Saved data rows:
• • • • •

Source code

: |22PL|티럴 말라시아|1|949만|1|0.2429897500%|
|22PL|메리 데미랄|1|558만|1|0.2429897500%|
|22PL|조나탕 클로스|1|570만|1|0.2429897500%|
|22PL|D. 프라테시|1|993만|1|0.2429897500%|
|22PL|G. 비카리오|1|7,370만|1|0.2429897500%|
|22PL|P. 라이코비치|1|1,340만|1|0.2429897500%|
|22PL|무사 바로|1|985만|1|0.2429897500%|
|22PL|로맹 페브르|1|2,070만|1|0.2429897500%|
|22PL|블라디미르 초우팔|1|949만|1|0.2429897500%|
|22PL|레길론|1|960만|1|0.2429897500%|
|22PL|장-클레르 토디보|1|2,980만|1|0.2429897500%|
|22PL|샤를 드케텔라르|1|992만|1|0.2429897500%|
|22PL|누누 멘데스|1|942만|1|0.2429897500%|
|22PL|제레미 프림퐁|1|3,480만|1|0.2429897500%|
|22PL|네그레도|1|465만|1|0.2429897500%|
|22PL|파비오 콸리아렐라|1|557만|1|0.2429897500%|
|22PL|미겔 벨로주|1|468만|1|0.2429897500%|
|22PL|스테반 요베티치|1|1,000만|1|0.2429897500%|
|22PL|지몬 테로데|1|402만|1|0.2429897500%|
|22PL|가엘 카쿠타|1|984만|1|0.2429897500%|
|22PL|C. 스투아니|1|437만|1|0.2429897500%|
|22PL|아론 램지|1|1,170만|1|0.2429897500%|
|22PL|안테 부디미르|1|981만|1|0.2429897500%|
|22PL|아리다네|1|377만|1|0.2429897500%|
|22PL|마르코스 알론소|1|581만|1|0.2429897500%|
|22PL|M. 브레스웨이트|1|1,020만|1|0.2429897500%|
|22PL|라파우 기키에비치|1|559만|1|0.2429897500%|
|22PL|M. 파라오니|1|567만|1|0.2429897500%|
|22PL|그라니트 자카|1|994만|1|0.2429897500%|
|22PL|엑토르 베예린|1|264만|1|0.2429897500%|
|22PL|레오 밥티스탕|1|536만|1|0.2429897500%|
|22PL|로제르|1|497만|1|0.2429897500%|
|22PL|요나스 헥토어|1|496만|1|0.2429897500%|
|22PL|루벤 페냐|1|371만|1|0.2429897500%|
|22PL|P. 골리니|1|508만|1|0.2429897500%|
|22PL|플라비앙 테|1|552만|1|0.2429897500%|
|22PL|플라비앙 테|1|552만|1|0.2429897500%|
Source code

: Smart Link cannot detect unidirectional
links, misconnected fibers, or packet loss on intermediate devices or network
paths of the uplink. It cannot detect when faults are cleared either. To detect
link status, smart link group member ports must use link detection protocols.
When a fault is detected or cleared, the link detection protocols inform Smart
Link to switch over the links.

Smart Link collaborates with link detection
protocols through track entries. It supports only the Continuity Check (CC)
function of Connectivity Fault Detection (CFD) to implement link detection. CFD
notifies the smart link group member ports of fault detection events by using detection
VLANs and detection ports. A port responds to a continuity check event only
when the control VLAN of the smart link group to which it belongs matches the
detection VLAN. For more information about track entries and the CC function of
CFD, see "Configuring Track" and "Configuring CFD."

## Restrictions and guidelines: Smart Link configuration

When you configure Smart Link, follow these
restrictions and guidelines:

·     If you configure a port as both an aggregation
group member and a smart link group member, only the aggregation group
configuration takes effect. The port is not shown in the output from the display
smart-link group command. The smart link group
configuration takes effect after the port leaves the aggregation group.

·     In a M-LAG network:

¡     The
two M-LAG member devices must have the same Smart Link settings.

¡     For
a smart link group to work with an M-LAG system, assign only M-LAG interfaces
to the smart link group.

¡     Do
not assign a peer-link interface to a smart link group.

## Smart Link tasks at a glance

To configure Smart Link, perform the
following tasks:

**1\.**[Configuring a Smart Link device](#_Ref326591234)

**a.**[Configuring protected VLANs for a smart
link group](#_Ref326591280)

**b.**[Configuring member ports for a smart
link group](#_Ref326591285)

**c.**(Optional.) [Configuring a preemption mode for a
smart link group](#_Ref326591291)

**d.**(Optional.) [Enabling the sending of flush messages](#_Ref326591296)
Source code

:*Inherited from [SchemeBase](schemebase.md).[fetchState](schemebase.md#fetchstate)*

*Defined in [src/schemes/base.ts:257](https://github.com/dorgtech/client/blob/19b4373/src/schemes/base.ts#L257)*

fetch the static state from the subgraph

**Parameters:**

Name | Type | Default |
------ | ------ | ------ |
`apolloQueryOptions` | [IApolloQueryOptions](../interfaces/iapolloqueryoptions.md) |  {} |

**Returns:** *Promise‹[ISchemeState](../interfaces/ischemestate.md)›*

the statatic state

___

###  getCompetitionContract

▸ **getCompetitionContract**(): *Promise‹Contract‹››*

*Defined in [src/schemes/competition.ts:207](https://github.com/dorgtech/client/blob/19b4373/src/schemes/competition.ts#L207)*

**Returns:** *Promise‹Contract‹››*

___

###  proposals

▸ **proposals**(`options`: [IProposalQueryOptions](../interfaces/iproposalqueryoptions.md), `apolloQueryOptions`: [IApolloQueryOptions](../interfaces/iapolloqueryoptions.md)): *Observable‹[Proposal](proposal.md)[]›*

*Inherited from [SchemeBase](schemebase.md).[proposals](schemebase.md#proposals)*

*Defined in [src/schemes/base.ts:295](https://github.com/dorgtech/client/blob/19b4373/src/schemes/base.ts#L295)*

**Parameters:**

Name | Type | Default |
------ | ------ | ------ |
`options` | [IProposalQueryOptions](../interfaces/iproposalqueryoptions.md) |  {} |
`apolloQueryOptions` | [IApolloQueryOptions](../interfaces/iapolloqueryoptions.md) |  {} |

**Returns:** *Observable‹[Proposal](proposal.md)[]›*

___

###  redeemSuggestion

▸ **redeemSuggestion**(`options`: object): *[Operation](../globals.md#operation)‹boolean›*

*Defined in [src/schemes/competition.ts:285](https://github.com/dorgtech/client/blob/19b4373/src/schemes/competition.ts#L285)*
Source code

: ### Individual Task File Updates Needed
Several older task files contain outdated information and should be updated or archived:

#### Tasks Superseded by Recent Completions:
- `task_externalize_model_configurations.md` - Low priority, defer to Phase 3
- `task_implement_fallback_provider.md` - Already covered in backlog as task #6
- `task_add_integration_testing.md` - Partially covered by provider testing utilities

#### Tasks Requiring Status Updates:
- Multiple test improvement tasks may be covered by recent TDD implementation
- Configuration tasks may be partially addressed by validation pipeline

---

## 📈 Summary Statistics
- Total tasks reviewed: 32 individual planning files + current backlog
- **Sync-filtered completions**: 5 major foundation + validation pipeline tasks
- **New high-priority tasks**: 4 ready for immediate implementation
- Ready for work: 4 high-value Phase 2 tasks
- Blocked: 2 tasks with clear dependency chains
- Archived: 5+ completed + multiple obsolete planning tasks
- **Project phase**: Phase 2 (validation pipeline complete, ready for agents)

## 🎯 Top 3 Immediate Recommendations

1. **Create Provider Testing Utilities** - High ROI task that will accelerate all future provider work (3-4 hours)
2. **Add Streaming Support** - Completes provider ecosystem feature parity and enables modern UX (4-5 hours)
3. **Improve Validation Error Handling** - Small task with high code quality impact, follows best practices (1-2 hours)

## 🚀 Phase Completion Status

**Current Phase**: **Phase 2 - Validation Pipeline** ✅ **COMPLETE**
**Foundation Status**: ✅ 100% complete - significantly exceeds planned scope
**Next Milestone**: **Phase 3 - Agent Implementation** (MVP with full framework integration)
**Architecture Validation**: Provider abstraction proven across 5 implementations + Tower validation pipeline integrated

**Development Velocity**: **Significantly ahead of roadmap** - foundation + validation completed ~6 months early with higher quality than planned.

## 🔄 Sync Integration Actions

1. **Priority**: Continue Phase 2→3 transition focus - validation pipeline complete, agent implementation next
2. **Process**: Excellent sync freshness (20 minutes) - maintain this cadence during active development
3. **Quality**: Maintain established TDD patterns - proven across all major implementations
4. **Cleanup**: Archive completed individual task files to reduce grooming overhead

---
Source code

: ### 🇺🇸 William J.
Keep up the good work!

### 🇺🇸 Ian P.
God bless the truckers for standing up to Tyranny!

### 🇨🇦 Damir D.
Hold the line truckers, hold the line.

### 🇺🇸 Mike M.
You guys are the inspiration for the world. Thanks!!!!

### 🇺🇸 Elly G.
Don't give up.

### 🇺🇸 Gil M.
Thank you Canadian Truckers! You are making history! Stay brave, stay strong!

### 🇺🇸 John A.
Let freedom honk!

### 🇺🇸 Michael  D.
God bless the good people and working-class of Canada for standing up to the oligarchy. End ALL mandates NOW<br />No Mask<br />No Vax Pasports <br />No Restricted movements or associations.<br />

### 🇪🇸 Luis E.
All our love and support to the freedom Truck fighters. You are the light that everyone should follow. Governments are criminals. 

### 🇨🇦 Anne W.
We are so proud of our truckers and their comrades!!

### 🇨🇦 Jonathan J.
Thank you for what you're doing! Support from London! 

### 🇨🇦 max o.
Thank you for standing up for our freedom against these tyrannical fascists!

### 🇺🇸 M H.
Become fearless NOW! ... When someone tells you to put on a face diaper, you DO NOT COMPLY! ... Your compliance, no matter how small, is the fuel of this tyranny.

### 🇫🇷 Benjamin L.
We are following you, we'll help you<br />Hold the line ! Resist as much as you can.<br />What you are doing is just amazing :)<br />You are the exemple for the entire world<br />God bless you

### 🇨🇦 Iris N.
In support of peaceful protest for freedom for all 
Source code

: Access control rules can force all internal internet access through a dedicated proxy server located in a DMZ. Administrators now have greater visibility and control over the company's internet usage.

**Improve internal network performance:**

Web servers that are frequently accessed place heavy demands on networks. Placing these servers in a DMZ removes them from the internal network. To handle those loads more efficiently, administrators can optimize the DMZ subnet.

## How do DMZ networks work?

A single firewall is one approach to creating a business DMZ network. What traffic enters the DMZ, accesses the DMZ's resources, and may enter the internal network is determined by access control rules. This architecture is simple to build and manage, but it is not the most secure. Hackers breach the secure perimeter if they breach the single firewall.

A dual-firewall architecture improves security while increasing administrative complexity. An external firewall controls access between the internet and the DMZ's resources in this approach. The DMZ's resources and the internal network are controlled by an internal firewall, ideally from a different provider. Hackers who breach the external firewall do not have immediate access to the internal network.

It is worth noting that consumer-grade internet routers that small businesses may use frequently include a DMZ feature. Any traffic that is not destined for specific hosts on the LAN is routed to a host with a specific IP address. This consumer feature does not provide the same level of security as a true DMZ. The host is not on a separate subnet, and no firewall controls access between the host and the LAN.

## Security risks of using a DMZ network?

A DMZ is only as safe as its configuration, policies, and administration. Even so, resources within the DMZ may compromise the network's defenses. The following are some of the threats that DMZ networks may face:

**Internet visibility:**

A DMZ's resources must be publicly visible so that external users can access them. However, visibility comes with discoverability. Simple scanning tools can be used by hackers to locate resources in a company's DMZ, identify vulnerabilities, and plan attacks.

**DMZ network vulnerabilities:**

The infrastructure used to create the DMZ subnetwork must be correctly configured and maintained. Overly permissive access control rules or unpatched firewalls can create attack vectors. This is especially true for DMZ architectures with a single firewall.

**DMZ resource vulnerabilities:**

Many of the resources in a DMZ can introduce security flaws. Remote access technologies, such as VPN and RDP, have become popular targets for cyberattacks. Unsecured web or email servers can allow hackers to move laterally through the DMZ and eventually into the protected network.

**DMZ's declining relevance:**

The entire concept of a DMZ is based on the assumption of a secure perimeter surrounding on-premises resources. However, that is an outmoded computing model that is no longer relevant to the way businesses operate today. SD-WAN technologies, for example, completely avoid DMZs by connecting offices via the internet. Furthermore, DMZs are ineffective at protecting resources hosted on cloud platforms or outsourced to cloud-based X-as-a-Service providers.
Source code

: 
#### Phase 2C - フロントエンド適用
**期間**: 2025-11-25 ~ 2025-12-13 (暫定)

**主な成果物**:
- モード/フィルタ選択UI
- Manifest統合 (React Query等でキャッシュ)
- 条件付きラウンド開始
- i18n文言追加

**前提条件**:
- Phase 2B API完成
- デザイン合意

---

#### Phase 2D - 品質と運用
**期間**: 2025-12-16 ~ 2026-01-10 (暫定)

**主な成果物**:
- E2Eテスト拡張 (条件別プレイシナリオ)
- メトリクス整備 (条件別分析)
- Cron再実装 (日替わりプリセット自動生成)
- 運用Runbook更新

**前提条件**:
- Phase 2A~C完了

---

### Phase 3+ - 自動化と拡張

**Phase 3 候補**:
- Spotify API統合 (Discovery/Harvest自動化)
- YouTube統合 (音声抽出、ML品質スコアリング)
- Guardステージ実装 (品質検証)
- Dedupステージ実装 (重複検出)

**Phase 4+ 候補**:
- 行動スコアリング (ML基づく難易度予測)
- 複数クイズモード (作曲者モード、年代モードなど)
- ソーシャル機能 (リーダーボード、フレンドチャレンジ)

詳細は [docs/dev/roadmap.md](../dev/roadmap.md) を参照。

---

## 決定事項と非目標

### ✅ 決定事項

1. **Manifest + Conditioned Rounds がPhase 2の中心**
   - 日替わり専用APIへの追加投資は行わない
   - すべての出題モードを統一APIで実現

• • • • •

WORK INSTRUCTION: Reproduce word for word the lines starting at the one that contains "#### Phase 2D - 品質と運用" and ending with the last line of the rows, both included.

OUTPUT OF THE TASK:
#### Phase 2D - 品質と運用
**期間**: 2025-12-16 ~ 2026-01-10 (暫定)

**主な成果物**:
- E2Eテスト拡張 (条件別プレイシナリオ)
- メトリクス整備 (条件別分析)
- Cron再実装 (日替わりプリセット自動生成)
- 運用Runbook更新

**前提条件**:
- Phase 2A~C完了

---

### Phase 3+ - 自動化と拡張

**Phase 3 候補**:
- Spotify API統合 (Discovery/Harvest自動化)
- YouTube統合 (音声抽出、ML品質スコアリング)
- Guardステージ実装 (品質検証)
- Dedupステージ実装 (重複検出)

**Phase 4+ 候補**:
- 行動スコアリング (ML基づく難易度予測)
- 複数クイズモード (作曲者モード、年代モードなど)
- ソーシャル機能 (リーダーボード、フレンドチャレンジ)

詳細は [docs/dev/roadmap.md](../dev/roadmap.md) を参照。

---

## 決定事項と非目標

### ✅ 決定事項

1. **Manifest + Conditioned Rounds がPhase 2の中心**
   - 日替わり専用APIへの追加投資は行わない
   - すべての出題モードを統一APIで実現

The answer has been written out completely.